QUESTIONS:
1. Reproduce the passage of the TARS issue report starting with "I have been" and going on through "clf.multi_label_threshold = 0.0000001.".
2. In the TARS issue report, what score does the GO_EMOTIONS task give the LOVE label for the test sentence?

Closed lucaventurini closed 3 years ago

lucaventurini commented 3 years ago

Hi!

I have been trying the tutorial for TARS, and noticed some unexpected behaviours.

Usually, when I want to retrieve multilabel scores for all the classes, I do something like clf.multi_label_threshold = 0.0000001.

If I do it with a pretrained task, sometimes I get the expected behaviour:

# 3. Switch to a particular task that exists in the above list
tars.switch_to_task("GO_EMOTIONS")

# 4. Prepare a test sentence
sentence = Sentence("I absolutely love this!")
tars.multi_label_threshold = 0.0000001 # to get all labels' scores
tars.predict(sentence)
print(sentence)
Sentence: "I absolutely love this !"   [− Tokens: 5  − Sentence-Labels: {'label': [NEUTRAL (0.0033), ANGER (0.0008), FEAR (0.0001), ANNOYANCE (0.0004), SURPRISE (0.0006), GRATITUDE (0.0022), DESIRE (0.0015), OPTIMISM (0.0008), ADMIRATION (0.186), CONFUSION (0.0001), AMUSEMENT (0.0026), APPROVAL (0.0314), CARING (0.0006), EMBARRASSMENT (0.0001), REALIZATION (0.0015), DISAPPOINTMENT (0.0004), GRIEF (0.0001), SADNESS (0.0002), CURIOSITY (0.0001), JOY (0.139), LOVE (0.9833), EXCITEMENT (0.2807), DISAPPROVAL (0.0003), REMORSE (0.0), DISGUST (0.0002), RELIEF (0.0002), PRIDE (0.0022), NERVOUSNESS (0.0002)]}]

sometimes I get only one label:

# 3. Switch to a particular task that exists in the above list
tars.switch_to_task("IMDB")

# 4. Prepare a test sentence
sentence = Sentence("I absolutely love this!")
tars.multi_label_threshold = 0.0000000001 # to get all labels' scores
tars.predict(sentence)
print(sentence)
Sentence: "I absolutely love this !"   [− Tokens: 5  − Sentence-Labels: {'label': [positive movie review (0.1077)]}]

(btw, this score seems a bit low in this case. but it's not the topic of this issue)

This happens also for the ZS case:

# 1. Load our pre-trained TARS model for English
tars = TARSClassifier.load('tars-base')

# 2. Prepare a test sentence
sentence = Sentence("I absolutely love this!")

# 3. Define some classes that you want to predict using descriptive names
classes = ["positive review", "positive sentiment", "negative review", "negative sentiment"]
tars.multi_label_threshold = 0.0000001 # to get all labels' scores

#4. Predict for these classes
tars.predict_zero_shot(sentence, classes)

# Print sentence with predicted labels
print(sentence)

DATASET EXTRACT:
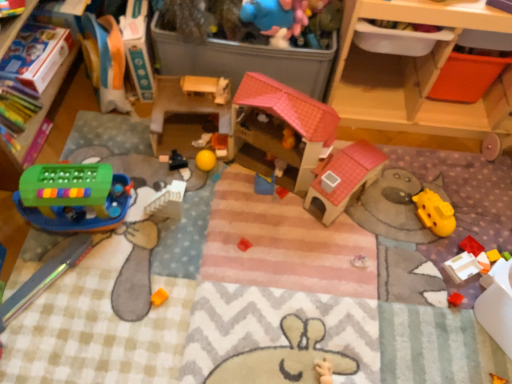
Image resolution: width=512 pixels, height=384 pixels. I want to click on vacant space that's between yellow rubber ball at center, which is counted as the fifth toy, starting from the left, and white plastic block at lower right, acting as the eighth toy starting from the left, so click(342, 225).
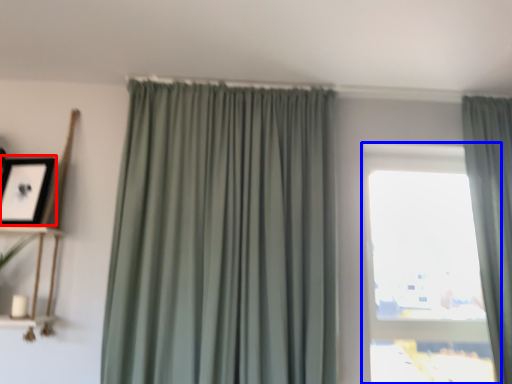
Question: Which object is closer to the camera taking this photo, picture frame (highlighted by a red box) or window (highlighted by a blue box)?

---

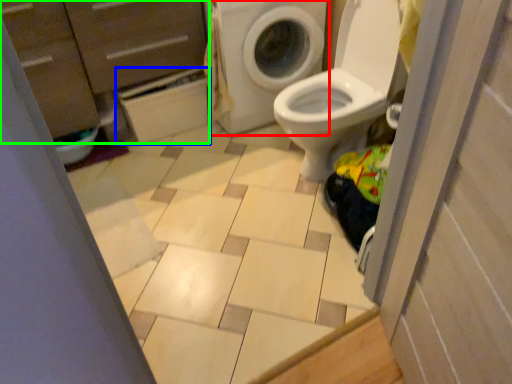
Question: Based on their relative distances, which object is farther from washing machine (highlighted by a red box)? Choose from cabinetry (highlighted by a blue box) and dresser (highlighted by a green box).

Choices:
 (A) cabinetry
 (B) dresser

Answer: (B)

ANSWERS FOR THIS EXERCISE:
1.
I have been trying the tutorial for TARS, and noticed some unexpected behaviours.

Usually, when I want to retrieve multilabel scores for all the classes, I do something like clf.multi_label_threshold = 0.0000001.

2. 0.9833